Com o núcleo e os itens da missão em mãos, Lin Musen retornou radiante à base do clã. Ao entregar a missão, recebeu a recompensa especial: o projeto de um carregador mecânico chamado Cartucho Guardião. Tinha capacidade igual aos outros, duzentos disparos, mas possuía uma habilidade única e extraordinária: recarregava automaticamente as flechas após o combate, desde que o carregador não estivesse completamente vazio.
A velocidade de recarga não era alta, mas permitia que as flechas nunca se esgotassem. Flechas comuns não valiam a pena, pois o cartucho exigia materiais raros para ser fabricado, mas para flechas especiais o cartucho era praticamente inesgotável, desde que não fossem todas usadas de uma só vez.
Por coincidência, Lin Musen possuía um tipo dessas flechas: as de fogo e madeira, que, embora não fossem as melhores, ainda eram poderosas nesta fase. Na véspera, por exemplo, uma delas, combinada com a habilidade de disparo em sequência e a penetração da besta de bambu, abateu três jogadores de uma só vez.
No entanto, ele ainda não tinha materiais suficientes para fabricar o cartucho. Produtos mecânicos como este não exigiam os melhores materiais, pois isso só aceleraria a recarga, sem aumentar o poder de combate. Bastava reunir os ingredientes indicados na receita.
Após aprender o projeto, Lin Musen tirou o núcleo do demônio alado da bolsa.
Sua águia mecânica já havia alcançado o nível vinte e oito, acompanhando sua evolução, pois ele a utilizava sempre que precisava viajar, acumulando experiência. Contudo, os materiais usados em sua fabricação estavam ficando ultrapassados, servindo apenas como meio de transporte.
Embora sua velocidade ainda fosse das melhores do jogo, em breve outros jogadores o superariam.
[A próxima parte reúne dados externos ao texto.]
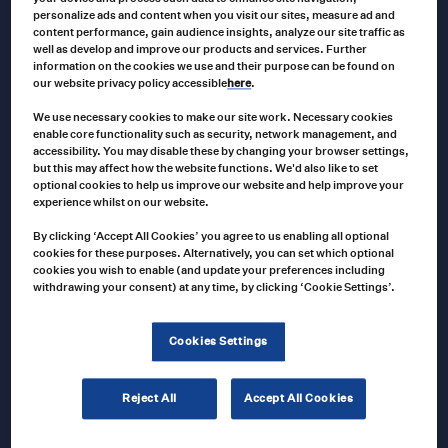
personalize ads and content when you visit our sites, measure ad and
ECCO
content performance, gain audience insights, analyze our site traffic as
EW2421 Ecco EW2421 Series Work Lights
well as develop and improve our products and services. Further
information on the cookies we use and their purpose can be found on
our website privacy policy accessible
here
.
We use necessary cookies to make our site work. Necessary cookies
enable core functionality such as security, network management, and
VAR0144
Product no
accessibility. You may disable these by changing your browser settings,
but this may affect how the website functions. We'd also like to set
US $
68.00
US $
135.00
Price
–
optional cookies to help us improve our website and help improve your
range:
T
experience whilst on our website.
US
$68.00
Select options
p
through
By clicking ‘Accept All Cookies’ you agree to us enabling all optional
US
cookies for these purposes. Alternatively, you can set which optional
$135.00
h
cookies you wish to enable (and update your preferences including
withdrawing your consent) at any time, by clicking ‘Cookie Settings’.
ECCO
m
C2013B-WC ECCO Wireless Camera for
v
K7000B-WK
Cookies Settings
T
o
Reject All
Accept All Cookies
C2013B-WC
Product no
m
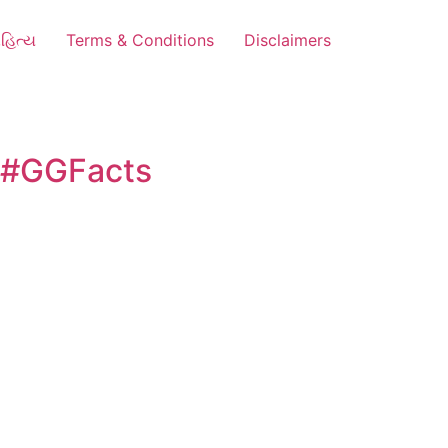
હિત્ય
Terms & Conditions
Disclaimers
e #GGFacts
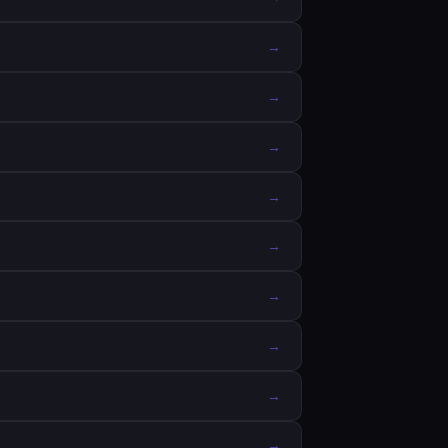
→
→
→
→
→
→
→
→
→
Normalmente, discípulos do Clã dos Engenhos tentariam melhorar os materiais para fortalecer o equipamento, mas Lin Musen tinha uma alternativa melhor: trocar o núcleo espiritual.
Claro, não era que os materiais não precisassem ser trocados, mas ao substituir o núcleo, poderia usar a águia por mais tempo, reunindo os materiais aos poucos.
Ao trocar os núcleos, o anterior era destruído, mas isso não importava, pois sempre se trocava por algo melhor. O mesmo não se podia dizer de artefatos mágicos ou espadas voadoras, cujas perdas eram dolorosas, pois custavam caro.
Após inserir o núcleo do demônio alado na águia, suas propriedades mudaram consideravelmente. A defesa aumentou um pouco, o ataque caiu um pouco, mas a velocidade subiu para impressionantes duzentos a duzentos e quatorze! A habilidade de impulso passou a durar vinte segundos, aumentando a velocidade em cento e vinte por cento!
Na vida real, uma velocidade dessas não seria controlada por qualquer um, só mesmo pilotos profissionais seriam capazes de lidar, e ainda assim somente em pistas preparadas. Tentar isso em uma estrada comum seria suicídio. Mas no jogo, os reflexos dos jogadores eram aprimorados, permitindo manobrar a essa velocidade, desde que fossem suficientemente ágeis. E com o impulso ativado...
Era supersônico! Se fosse no mundo real, tal velocidade romper-se-ia a barreira do som. Estar montado na águia, encarando o vento, seria suficiente para causar paralisia permanente!
Felizmente, era apenas um jogo, permitindo experimentar sensações impossíveis no mundo real.